His hands are sticky in mine. Every once in a while he’ll squeeze it and point at something.Or just squeeze it because he can. We shift in sync of the tractor, crawling down the Thai freeway, slowly passing people on their bikes. His toothy smile is broken and stained, from what I’m not sure. Probably something to do with the fact that he’s from some Hilltribe, or maybe Bhurma, or maybe Laos. He isn’t a person to the Thai government. They don’t recognize him or his brothers as people. All of the children in VCDF’s orphanage aren’t considered people. They don’t recognize their hands as real, they don’t recognize their smiles, laughter or tiny toes as real.
One of the boys here could barely walk when he first arrived at the orphanage. Now he runs at any chance.
How they all got here varies. They may have asked to come, shown that they want to study, or worst case scenario they were taken from the streets due to abuse, whether it be sexual or physical. Many of their parents, if they are still around, are drug addicts and demand their children to beg for the money to fund their various addictions. So VCDF provides work and rehabilitation for parents that want to change and have better futures for their children.

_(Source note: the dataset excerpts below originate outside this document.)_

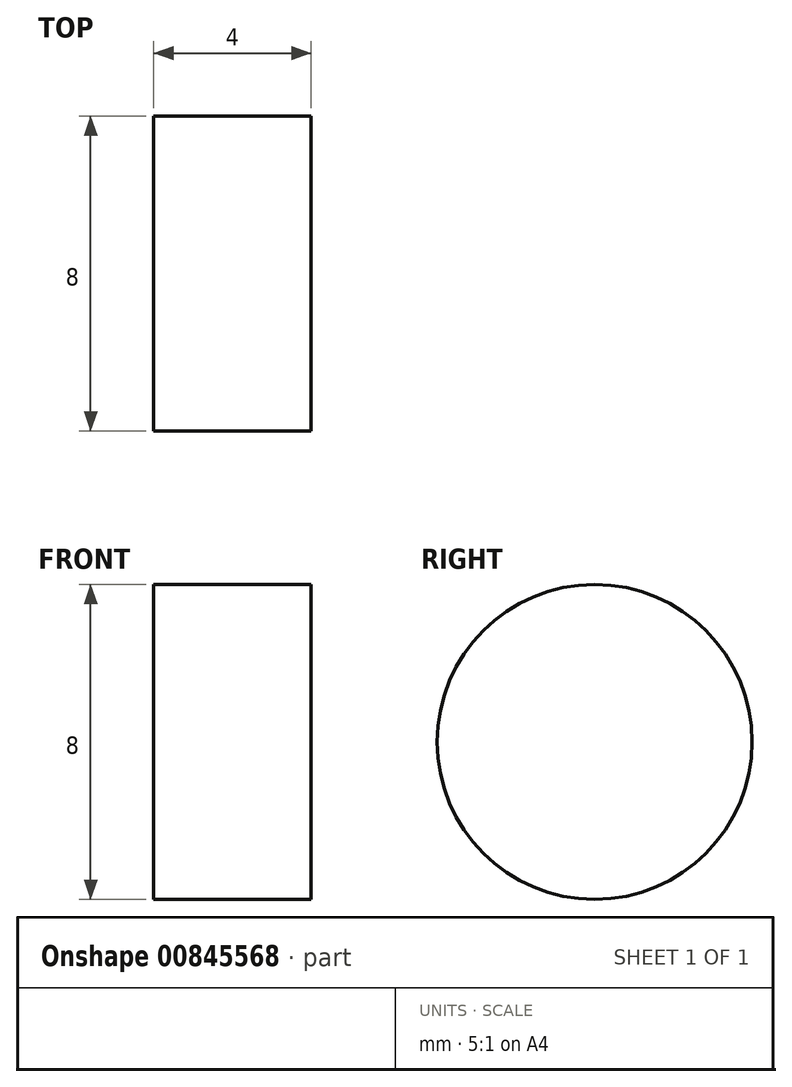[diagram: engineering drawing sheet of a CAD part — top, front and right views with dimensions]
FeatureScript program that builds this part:
annotation { "Feature Type Name" : "Feature", "Feature Type Description" : "" }
export const myFeature = defineFeature(function(context is Context, id is Id, definition is map)
    precondition{}
    {
        {
            var Q0;
            Q0=qCreatedBy(makeId("Front.planeOp"),FACE);
            var sketch = newSketch(context, id + "F0", { "sketchPlane" : qUnion([Q0])});
            skLineSegment(sketch, "E0.bottom", {"start": v(2, -2) * mm, "end": v(-2, -2) * mm});
            skLineSegment(sketch, "E0.top", {"start": v(2, 2) * mm, "end": v(-2, 2) * mm});
            skLineSegment(sketch, "E0.left", {"start": v(2, -2) * mm, "end": v(2, 2) * mm});
            skLineSegment(sketch, "E0.right", {"start": v(-2, -2) * mm, "end": v(-2, 2) * mm});
            skPoint(sketch, "E0.middle", {"position": v(0, 0) * mm});
            skSolve(sketch);
        }
        {
            var Q0;
            Q0=makeQuery(id+"F0.imprint","IMPRINT",FACE,{"disambiguationData":[TD([[makeQuery(id+"F0.imprint","IMPRINT",EDGE,{"derivedFrom":sQuery(id+"F0.wireOp",EDGE,"E0.bottom")}),-1.0]])]});
            var Q1;
            Q1=sQuery(id+"F0.wireOp",EDGE,"E0.bottom");
            revolve(context, id + "F1", {"surfaceOperationType" : NewSurfaceOperationType.NEW, "entities" : qUnion([Q0]), "axis" : qUnion([Q1]), "revolveType" : RevolveType.FULL});
        }
    });
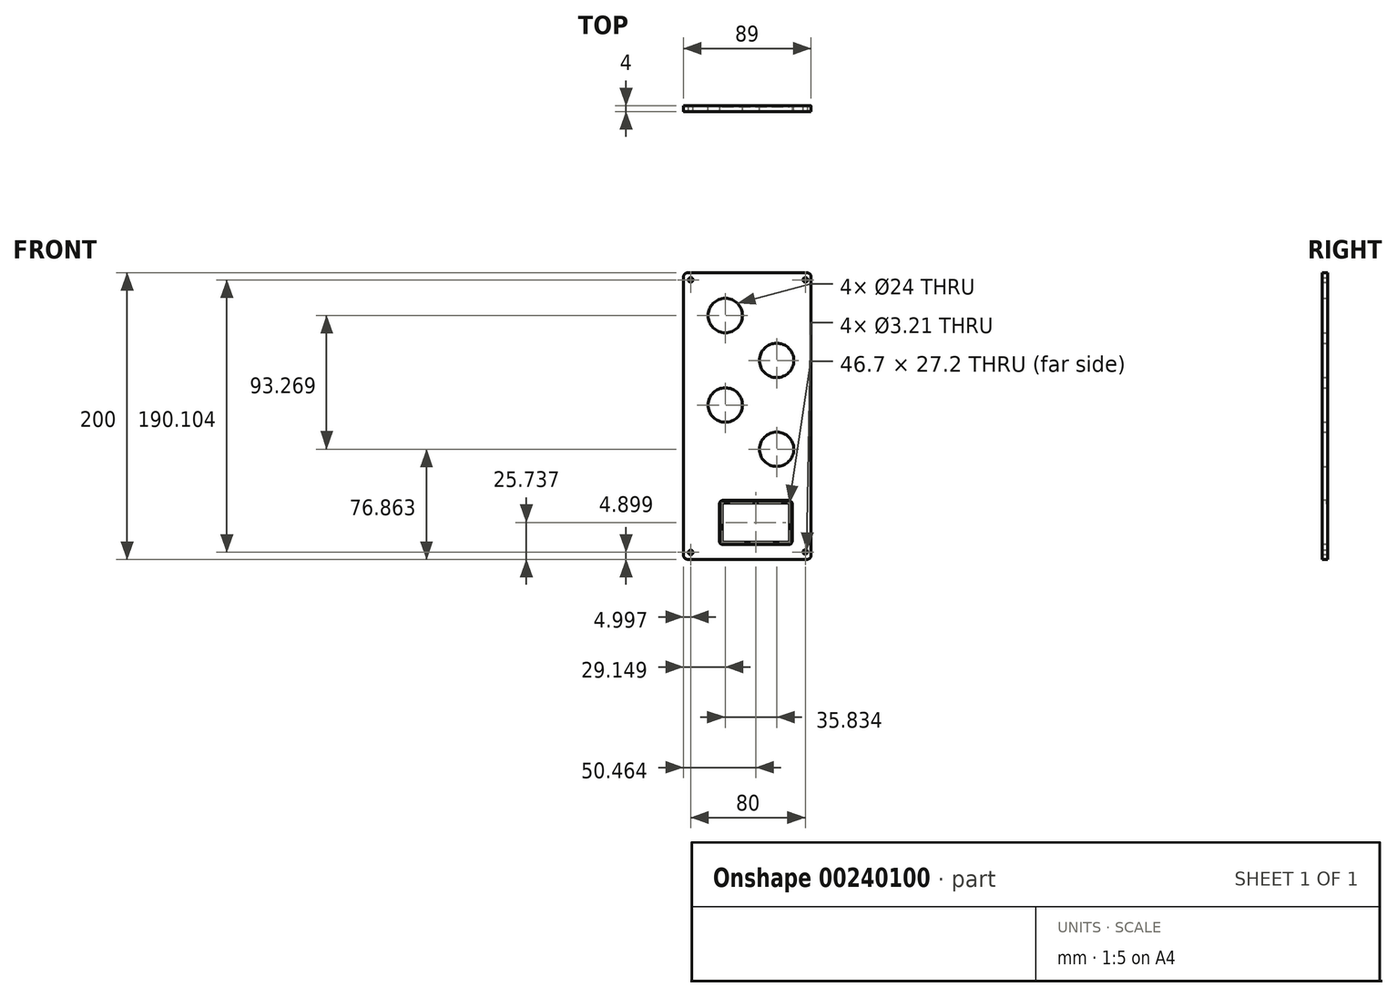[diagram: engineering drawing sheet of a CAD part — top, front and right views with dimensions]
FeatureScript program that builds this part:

We visited the Bhurma and Thai border. The children scream from the other side of the fence as we hand out food. They proceed to jump over and sprint at each of us. Immediately we are embraced, we are clung to. These children yearn for touch and don't hesitate to hold our hands to hold us as if we are their shelter. Hillary, Rachel, Kevin and Heidi buy all the children shoes because their feet are cut up. One girl we encounter doesn't have underwear. Her shirt is filthy. So Sarah buys her a new outfit. This girl's mother has been sexually abused and is addicted to the home made version of speed and caffeine pills. She leaves with us for the children's home.
These children amaze me. On this whole trip I've felt numb by my surroundings, unable to engage and cry and laugh like I feel I should. And this all changes with the children's home. They run to the car screaming and laughing before we even open the doors. They climb all over us. They laugh so loud and play tricks and make you feel like a freaking million bucks. There are scars all over their arms and faces. There teeth are proof of their poverty. And yet they laugh.
They've changed my life. I leave Thailand in less than an hour but this isn't the last time I'll be here. These children deserve to be acknowledged. They deserve to be protected and more than anything they deserve the love that Christ has for them. Nothing can change that in my mind.
I ride elephants. I got to pet a tiger. These are things that have brought me incredible joy. To the point that I was trembling when I saw an elephant. But I got to hold a child who needed it. I got to give them all my attention. And that's how I'll remember Thailand.